• [Instructions for the task]: Copy all of the rows below line for line, without changing anything.

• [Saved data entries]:

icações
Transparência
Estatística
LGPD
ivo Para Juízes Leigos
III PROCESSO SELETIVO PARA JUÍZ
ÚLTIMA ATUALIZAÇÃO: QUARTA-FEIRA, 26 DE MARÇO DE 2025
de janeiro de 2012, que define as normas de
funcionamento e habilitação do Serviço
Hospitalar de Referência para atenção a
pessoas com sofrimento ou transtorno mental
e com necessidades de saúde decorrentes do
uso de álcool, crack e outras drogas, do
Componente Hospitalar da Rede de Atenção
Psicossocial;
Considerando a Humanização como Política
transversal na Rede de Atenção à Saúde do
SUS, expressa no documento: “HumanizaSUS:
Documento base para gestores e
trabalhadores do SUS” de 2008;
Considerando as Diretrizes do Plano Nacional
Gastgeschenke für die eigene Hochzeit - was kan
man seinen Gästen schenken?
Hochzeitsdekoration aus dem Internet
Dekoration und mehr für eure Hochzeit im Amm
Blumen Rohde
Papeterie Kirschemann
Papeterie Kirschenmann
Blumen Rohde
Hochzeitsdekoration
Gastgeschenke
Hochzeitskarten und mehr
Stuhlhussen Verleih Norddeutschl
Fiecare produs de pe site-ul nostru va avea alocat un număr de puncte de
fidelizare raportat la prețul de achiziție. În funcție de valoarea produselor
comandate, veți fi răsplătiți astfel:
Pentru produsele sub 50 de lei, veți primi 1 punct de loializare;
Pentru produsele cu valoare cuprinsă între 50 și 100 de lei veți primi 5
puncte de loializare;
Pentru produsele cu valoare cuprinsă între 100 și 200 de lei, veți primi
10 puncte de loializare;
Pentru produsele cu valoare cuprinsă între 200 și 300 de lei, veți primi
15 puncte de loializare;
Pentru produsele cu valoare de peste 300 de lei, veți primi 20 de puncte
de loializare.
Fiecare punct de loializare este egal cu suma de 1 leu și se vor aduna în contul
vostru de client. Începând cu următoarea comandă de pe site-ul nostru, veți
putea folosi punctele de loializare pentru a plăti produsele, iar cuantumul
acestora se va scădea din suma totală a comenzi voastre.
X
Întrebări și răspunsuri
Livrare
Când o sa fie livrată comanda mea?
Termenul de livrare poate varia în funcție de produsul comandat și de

• [Answer to this problem]:
icações
Transparência
Estatística
LGPD
ivo Para Juízes Leigos
III PROCESSO SELETIVO PARA JUÍZ
ÚLTIMA ATUALIZAÇÃO: QUARTA-FEIRA, 26 DE MARÇO DE 2025
de janeiro de 2012, que define as normas de
funcionamento e habilitação do Serviço
Hospitalar de Referência para atenção a
pessoas com sofrimento ou transtorno mental
e com necessidades de saúde decorrentes do
uso de álcool, crack e outras drogas, do
Componente Hospitalar da Rede de Atenção
Psicossocial;
Considerando a Humanização como Política
transversal na Rede de Atenção à Saúde do
SUS, expressa no documento: “HumanizaSUS:
Documento base para gestores e
trabalhadores do SUS” de 2008;
Considerando as Diretrizes do Plano Nacional
Gastgeschenke für die eigene Hochzeit - was kan
man seinen Gästen schenken?
Hochzeitsdekoration aus dem Internet
Dekoration und mehr für eure Hochzeit im Amm
Blumen Rohde
Papeterie Kirschemann
Papeterie Kirschenmann
Blumen Rohde
Hochzeitsdekoration
Gastgeschenke
Hochzeitskarten und mehr
Stuhlhussen Verleih Norddeutschl
Fiecare produs de pe site-ul nostru va avea alocat un număr de puncte de
fidelizare raportat la prețul de achiziție. În funcție de valoarea produselor
comandate, veți fi răsplătiți astfel:
Pentru produsele sub 50 de lei, veți primi 1 punct de loializare;
Pentru produsele cu valoare cuprinsă între 50 și 100 de lei veți primi 5
puncte de loializare;
Pentru produsele cu valoare cuprinsă între 100 și 200 de lei, veți primi
10 puncte de loializare;
Pentru produsele cu valoare cuprinsă între 200 și 300 de lei, veți primi
15 puncte de loializare;
Pentru produsele cu valoare de peste 300 de lei, veți primi 20 de puncte
de loializare.
Fiecare punct de loializare este egal cu suma de 1 leu și se vor aduna în contul
vostru de client. Începând cu următoarea comandă de pe site-ul nostru, veți
putea folosi punctele de loializare pentru a plăti produsele, iar cuantumul
acestora se va scădea din suma totală a comenzi voastre.
X
Întrebări și răspunsuri
Livrare
Când o sa fie livrată comanda mea?
Termenul de livrare poate varia în funcție de produsul comandat și de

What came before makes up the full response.